Here are some educational resources/explanations for the games community about emulation and other game-related tools.

Note: Check my top-level replies in this thread as I ran out of text in the post

[Informational Resources]

Reddit's ROM Megathread - Unaffiliated with this site

Emulation Wiki

[Emulation as a field]

Emulation is the process of re-implementing the functionality of something (hardware and/or software) in a separate software environment. You're probably most most familiar in the term as it relates to game system emulation- like the Dolphin Wii and Gamecube emulator, but it's actually much broader than that.

While emulation does cover physical systems, it can also cover things that strictly exist as software. If you've ever played on WoW or any other MMO private servers, the actual underlying software that was being run was likely a server emulator (or in rare cases the actual official server software itself may have leaked or released).

These server emulators are created by analyzing the network information exchange (packets) sent from the game client to the server and those received by the client from the server. A painstaking and brutal process of analyzing these packets allows server reverse-engineering projects to then re-implement the functionality of the official servers, and then we can point the game client towards our reverse-engineered private server (that speaks the exact same "language" as the official servers). This then allows the private servers to provide additional or changed functionality (for example, more exp per quest) which allows a much more customizable experience.

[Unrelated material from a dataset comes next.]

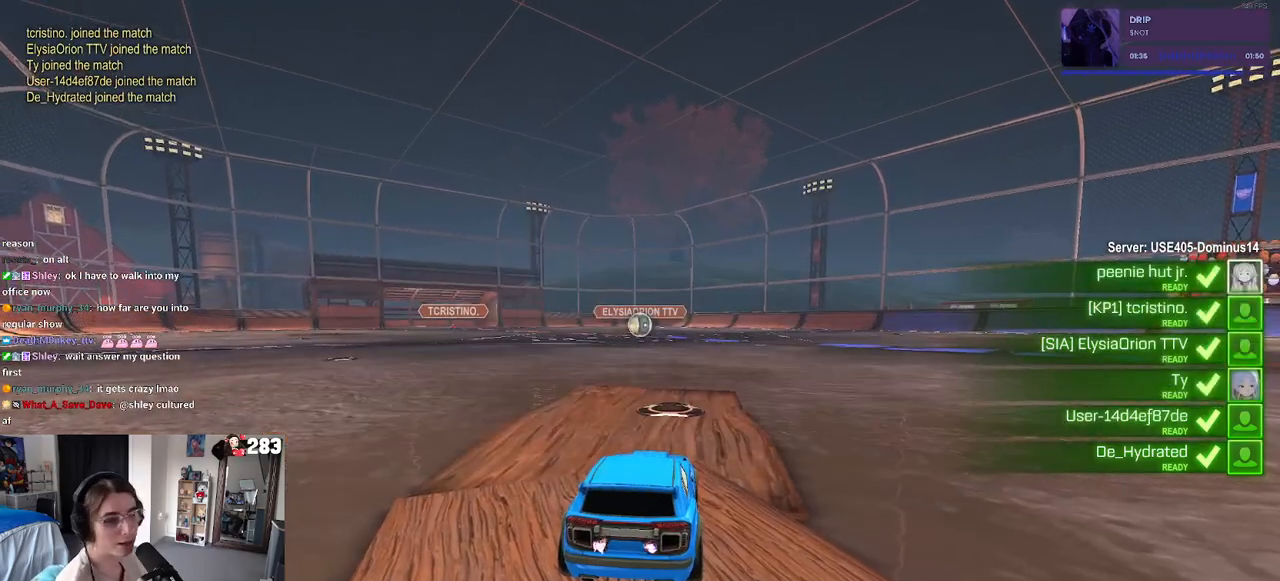
{"buttons": ["R2"], "left_stick": "center", "right_stick": "center", "events": []}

Emulation can also be used to re-implement vendor solutions like the Steam API which provides various utilities like DRM (which the emulator could choose to ignore). A great example of an emulator in this regard is the Goldberg Emulator.

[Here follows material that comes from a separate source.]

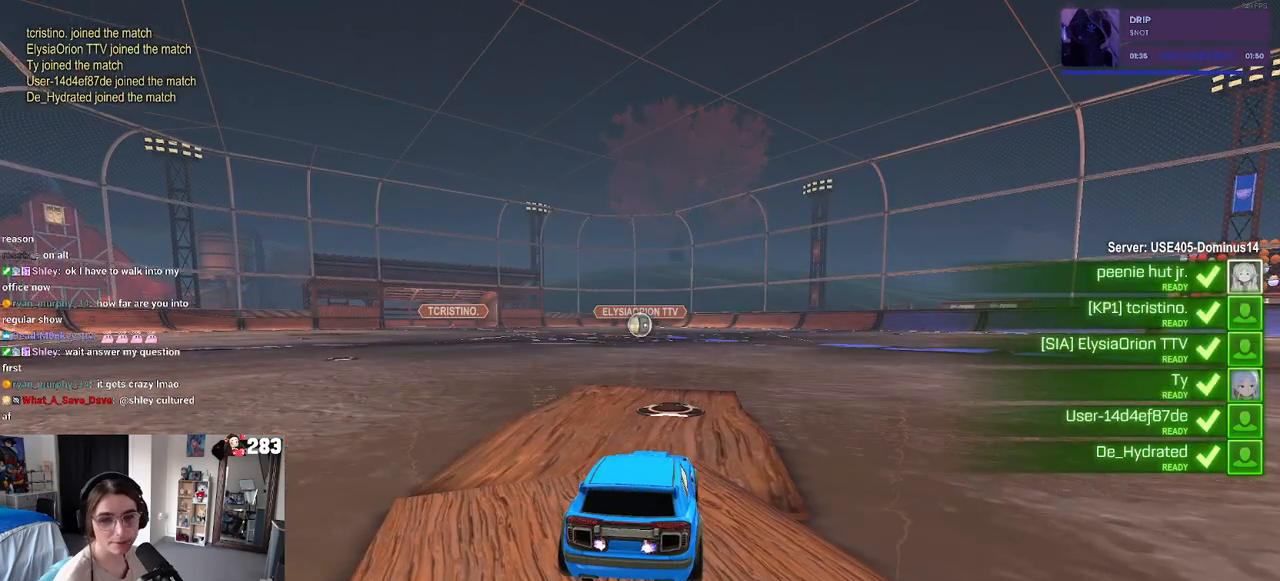
{"buttons": ["R2"], "left_stick": "center", "right_stick": "center", "events": [[183, "R3", "down"], [267, "R3", "up"], [333, "R3", "down"], [450, "R3", "up"]]}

Let's say you've acquired (through legal purchase only of course) the clean steam files for a game and want to run it offline. Normally you wouldn't be able to because the steamworks DRM check wouldn't be able to authenticate against the official steam servers. If we instead replace the steam_api.dll (this could also be named steam_api64.dll depending on the game) with the one provided by the Goldberg Emulator, when the game makes the check for the steamworks drm authentication status, the Goldberg Emulator's implementation of steam_api.dll will simply return true and let us play our game offline. The game itself just knows that it asked for a DRM verification check to a service, and the Goldberg variant of steam_api.dll looks (to the game) exactly like the "real" version, except that it always returns that the steamworks DRM has been verified.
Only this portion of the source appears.